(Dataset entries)
-=-=-=-=-
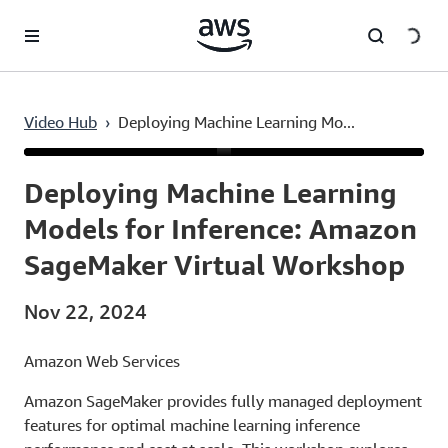
Skip to main content
Video Hub
›
Deploying Machine Learning Mo...
Current
0:03
/
Duration
47:00
Time
Deploying Machine Learning
Models for Inference: Amazon
SageMaker Virtual Workshop
Nov 22, 2024
Amazon Web Services
Amazon SageMaker provides fully managed deployment
features for optimal machine learning inference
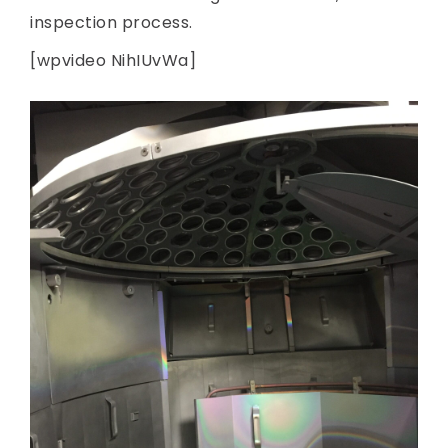
inspection process.
[wpvideo NihIUvWa]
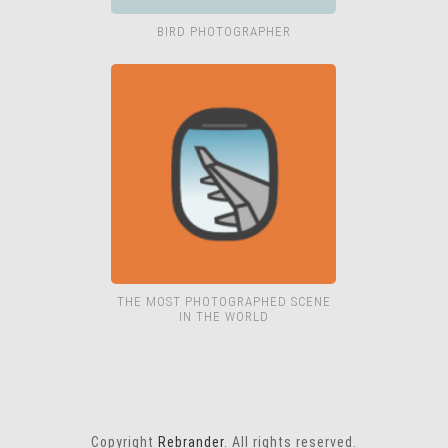
BIRD PHOTOGRAPHER
THE MOST PHOTOGRAPHED SCENE
IN THE WORLD
Copyright
Rebrander
. All rights reserved.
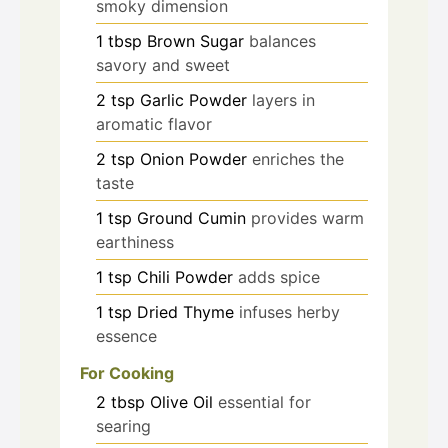
smoky dimension
1
tbsp
Brown Sugar
balances
savory and sweet
2
tsp
Garlic Powder
layers in
aromatic flavor
2
tsp
Onion Powder
enriches the
taste
1
tsp
Ground Cumin
provides warm
earthiness
1
tsp
Chili Powder
adds spice
1
tsp
Dried Thyme
infuses herby
essence
For Cooking
2
tbsp
Olive Oil
essential for
searing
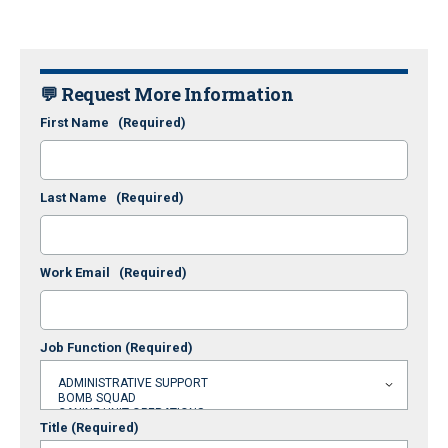
💬 Request More Information
First Name
(Required)
Last Name
(Required)
Work Email
(Required)
Job Function
(Required)
Title
(Required)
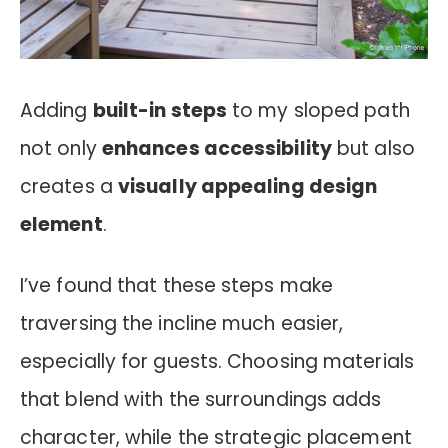
Adding
built-in steps
to my sloped path
not only
enhances accessibility
but also
creates a
visually appealing design
element
.
I’ve found that these steps make
traversing the incline much easier,
especially for guests. Choosing materials
that blend with the surroundings adds
character, while the strategic placement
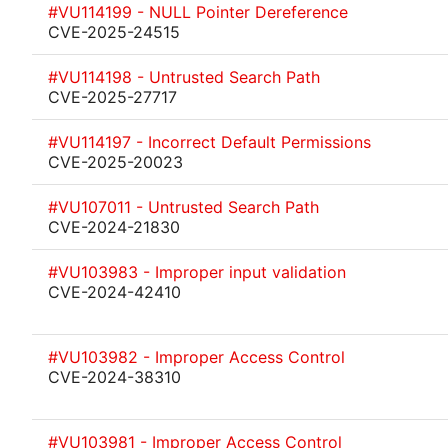
#VU114199 - NULL Pointer Dereference
CVE-2025-24515
#VU114198 - Untrusted Search Path
CVE-2025-27717
#VU114197 - Incorrect Default Permissions
CVE-2025-20023
#VU107011 - Untrusted Search Path
CVE-2024-21830
#VU103983 - Improper input validation
CVE-2024-42410
#VU103982 - Improper Access Control
CVE-2024-38310
#VU103981 - Improper Access Control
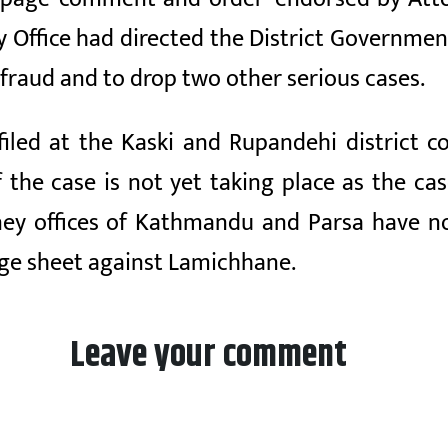
Office had directed the District Government 
fraud and to drop two other serious cases.
iled at the Kaski and Rupandehi district co
 the case is not yet taking place as the ca
y offices of Kathmandu and Parsa have not 
ge sheet against Lamichhane.
Leave your comment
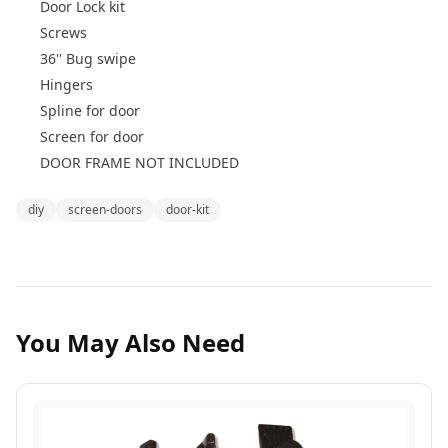
Door Lock kit
Screws
36'' Bug swipe
Hingers
Spline for door
Screen for door
DOOR FRAME NOT INCLUDED
diy
screen-doors
door-kit
You May Also Need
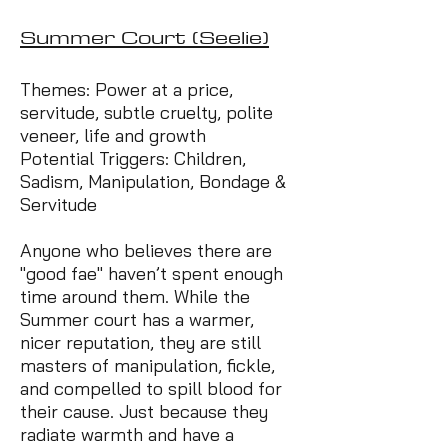
Summer Court (Seelie)
Themes: Power at a price,
servitude, subtle cruelty, polite
veneer, life and growth
Potential Triggers: Children,
Sadism, Manipulation, Bondage &
Servitude
Anyone who believes there are
"good fae" haven’t spent enough
time around them. While the
Summer court has a warmer,
nicer reputation, they are still
masters of manipulation, fickle,
and compelled to spill blood for
their cause. Just because they
radiate warmth and have a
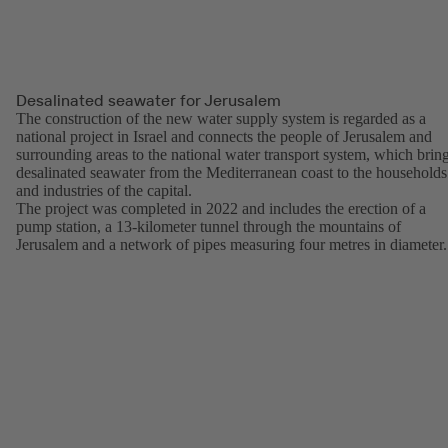
Desalinated seawater for Jerusalem
The construction of the new water supply system is regarded as a
national project in Israel and connects the people of Jerusalem and
surrounding areas to the national water transport system, which brin
desalinated seawater from the Mediterranean coast to the households
and industries of the capital.
The project was completed in 2022 and includes the erection of a
pump station, a 13-kilometer tunnel through the mountains of
Jerusalem and a network of pipes measuring four metres in diameter.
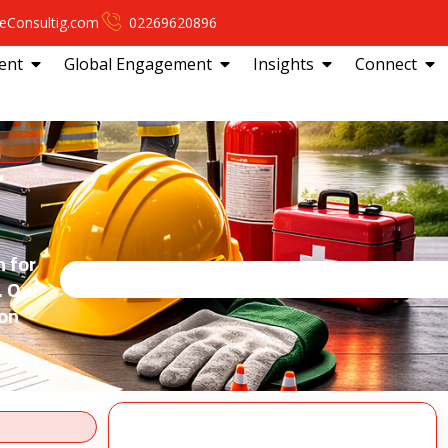
eConsultig.com
02269620896
ent
Global Engagement
Insights
Connect
r
n for
. Our
ion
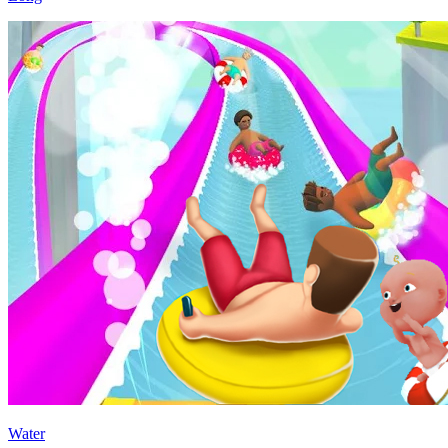
Water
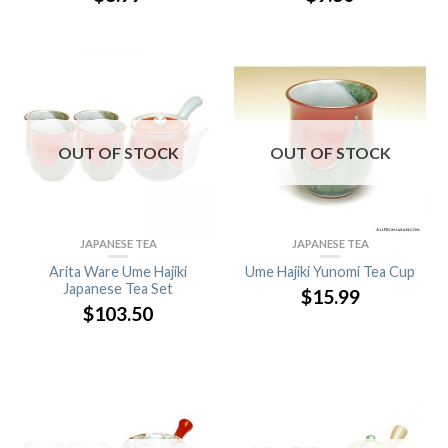
OUT OF STOCK
OUT OF STOCK
JAPANESE TEA
JAPANESE TEA
Arita Ware Ume Hajiki
Ume Hajiki Yunomi Tea Cup
Japanese Tea Set
$
15.99
$
103.50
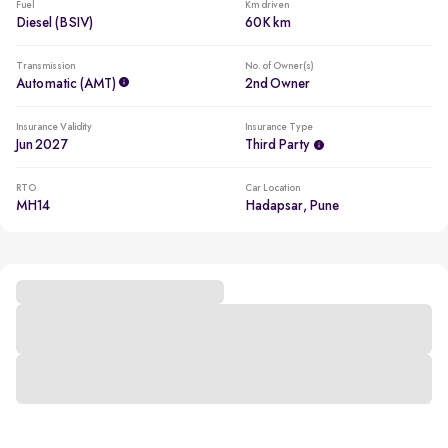
Fuel
Km driven
Diesel (BSIV)
60K km
Transmission
No. of Owner(s)
Automatic (AMT)
2nd Owner
Insurance Validity
Insurance Type
Jun 2027
Third Party
RTO
Car Location
MH14
Hadapsar, Pune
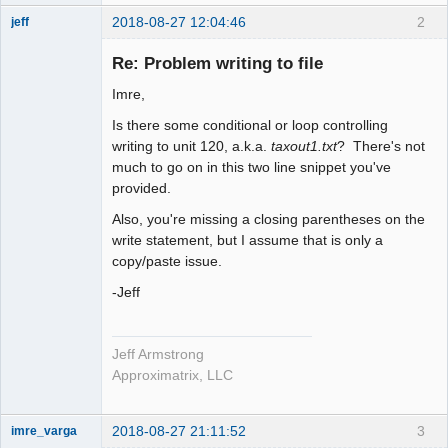
2018-08-27 12:04:46
2
jeff
Administrator
Re: Problem writing to file
Offline
Imre,
Is there some conditional or loop controlling
writing to unit 120, a.k.a.
taxout1.txt
? There's not
much to go on in this two line snippet you've
provided.
Also, you're missing a closing parentheses on the
write statement, but I assume that is only a
copy/paste issue.
-Jeff
Jeff Armstrong
Approximatrix, LLC
2018-08-27 21:11:52
3
imre_varga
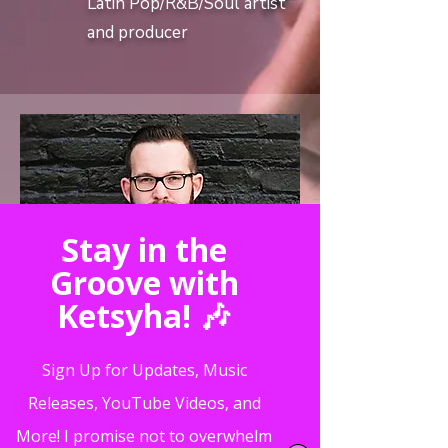
Latin Pop/R&B/Soul artist
and producer
Nick Casale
-=-=-=-=-
» Directions: Only the lines from the top of the data through the line with "character, while the strategic placement" should be quoted, exactly and with both ends kept; skip the pictures.

» Answer to this problem:
Skip to main content
Video Hub
›
Deploying Machine Learning Mo...
Current
0:03
/
Duration
47:00
Time
Deploying Machine Learning
Models for Inference: Amazon
SageMaker Virtual Workshop
Nov 22, 2024
Amazon Web Services
Amazon SageMaker provides fully managed deployment
features for optimal machine learning inference
inspection process.
[wpvideo NihIUvWa]
BIRD PHOTOGRAPHER
THE MOST PHOTOGRAPHED SCENE
IN THE WORLD
Copyright
Rebrander
. All rights reserved.
smoky dimension
1
tbsp
Brown Sugar
balances
savory and sweet
2
tsp
Garlic Powder
layers in
aromatic flavor
2
tsp
Onion Powder
enriches the
taste
1
tsp
Ground Cumin
provides warm
earthiness
1
tsp
Chili Powder
adds spice
1
tsp
Dried Thyme
infuses herby
essence
For Cooking
2
tbsp
Olive Oil
essential for
searing
💬 Request More Information
First Name
(Required)
Last Name
(Required)
Work Email
(Required)
Job Function
(Required)
Title
(Required)
Adding
built-in steps
to my sloped path
not only
enhances accessibility
but also
creates a
visually appealing design
element
.
I’ve found that these steps make
traversing the incline much easier,
especially for guests. Choosing materials
that blend with the surroundings adds
character, while the strategic placement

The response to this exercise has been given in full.